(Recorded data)
== Segment start ==

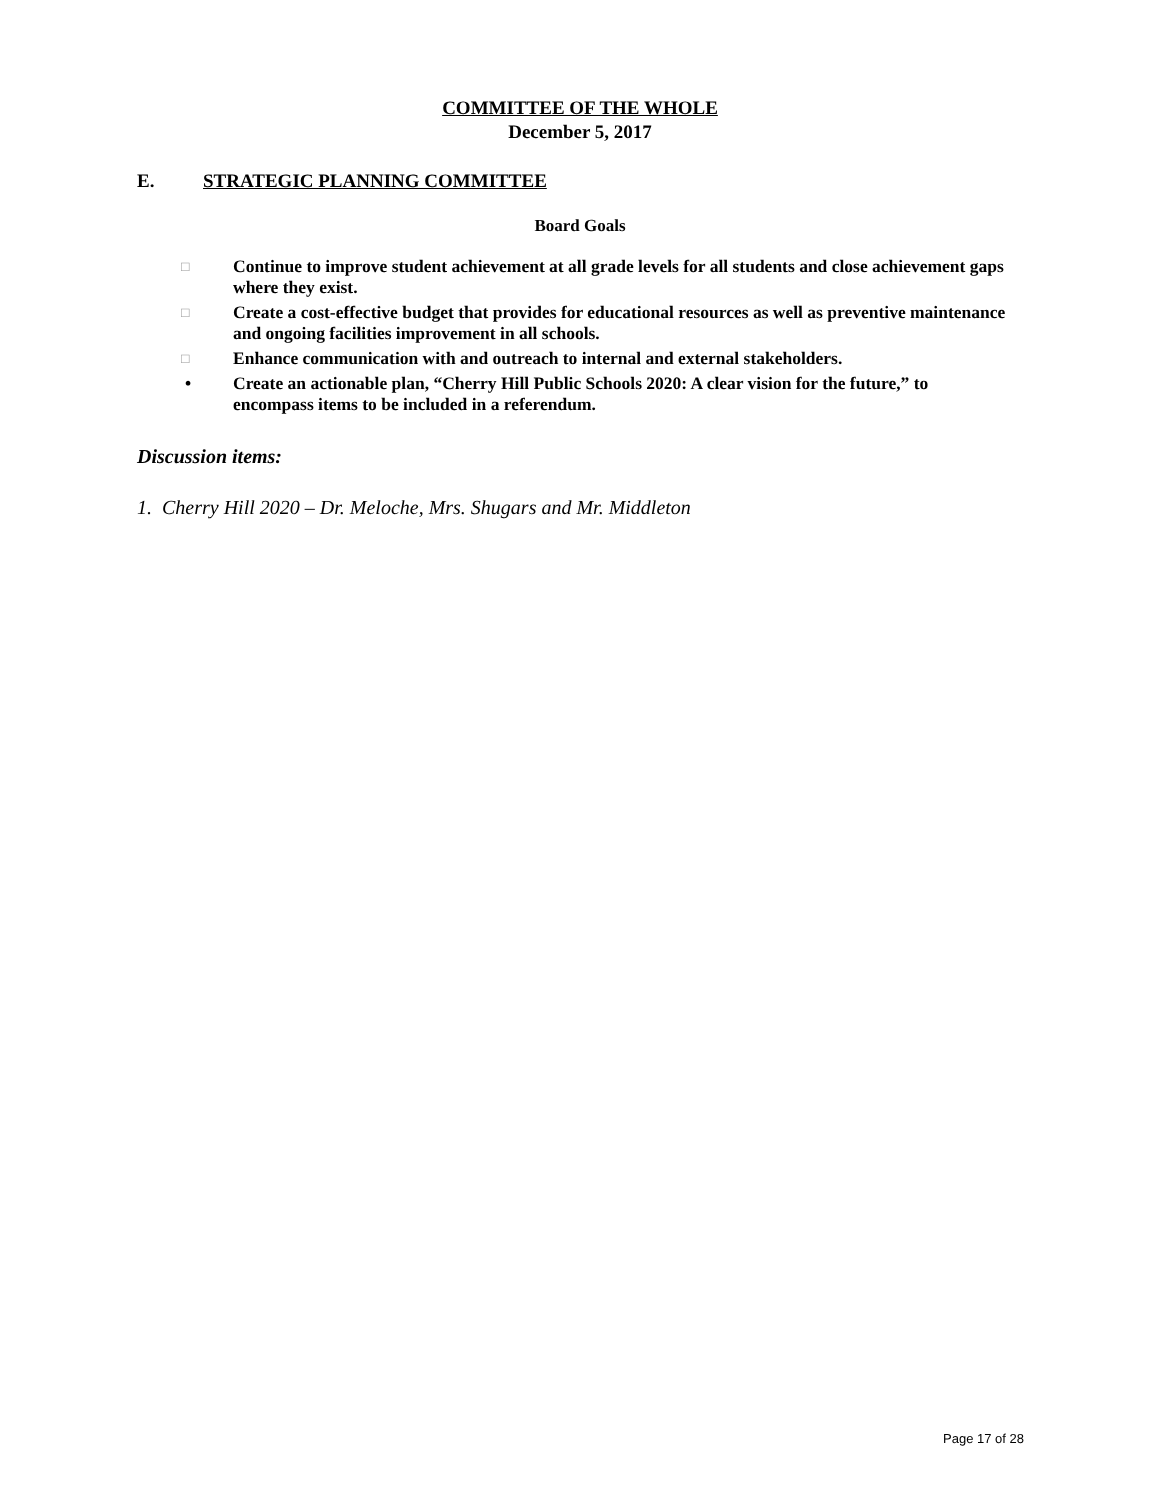COMMITTEE OF THE WHOLE
December 5, 2017
E. STRATEGIC PLANNING COMMITTEE
Board Goals
□ Continue to improve student achievement at all grade levels for all students and close achievement gaps where they exist.
□ Create a cost-effective budget that provides for educational resources as well as preventive maintenance and ongoing facilities improvement in all schools.
□ Enhance communication with and outreach to internal and external stakeholders.
• Create an actionable plan, “Cherry Hill Public Schools 2020: A clear vision for the future,” to encompass items to be included in a referendum.
Discussion items:
1. Cherry Hill 2020 – Dr. Meloche, Mrs. Shugars and Mr. Middleton
Page 17 of 28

== Segment end ==

PROBLEM: The records above must be copied exactly, with no pictures carried over.

COMPLETED TASK:
COMMITTEE OF THE WHOLE
December 5, 2017
E. STRATEGIC PLANNING COMMITTEE
Board Goals
□ Continue to improve student achievement at all grade levels for all students and close achievement gaps where they exist.
□ Create a cost-effective budget that provides for educational resources as well as preventive maintenance and ongoing facilities improvement in all schools.
□ Enhance communication with and outreach to internal and external stakeholders.
• Create an actionable plan, “Cherry Hill Public Schools 2020: A clear vision for the future,” to encompass items to be included in a referendum.
Discussion items:
1. Cherry Hill 2020 – Dr. Meloche, Mrs. Shugars and Mr. Middleton
Page 17 of 28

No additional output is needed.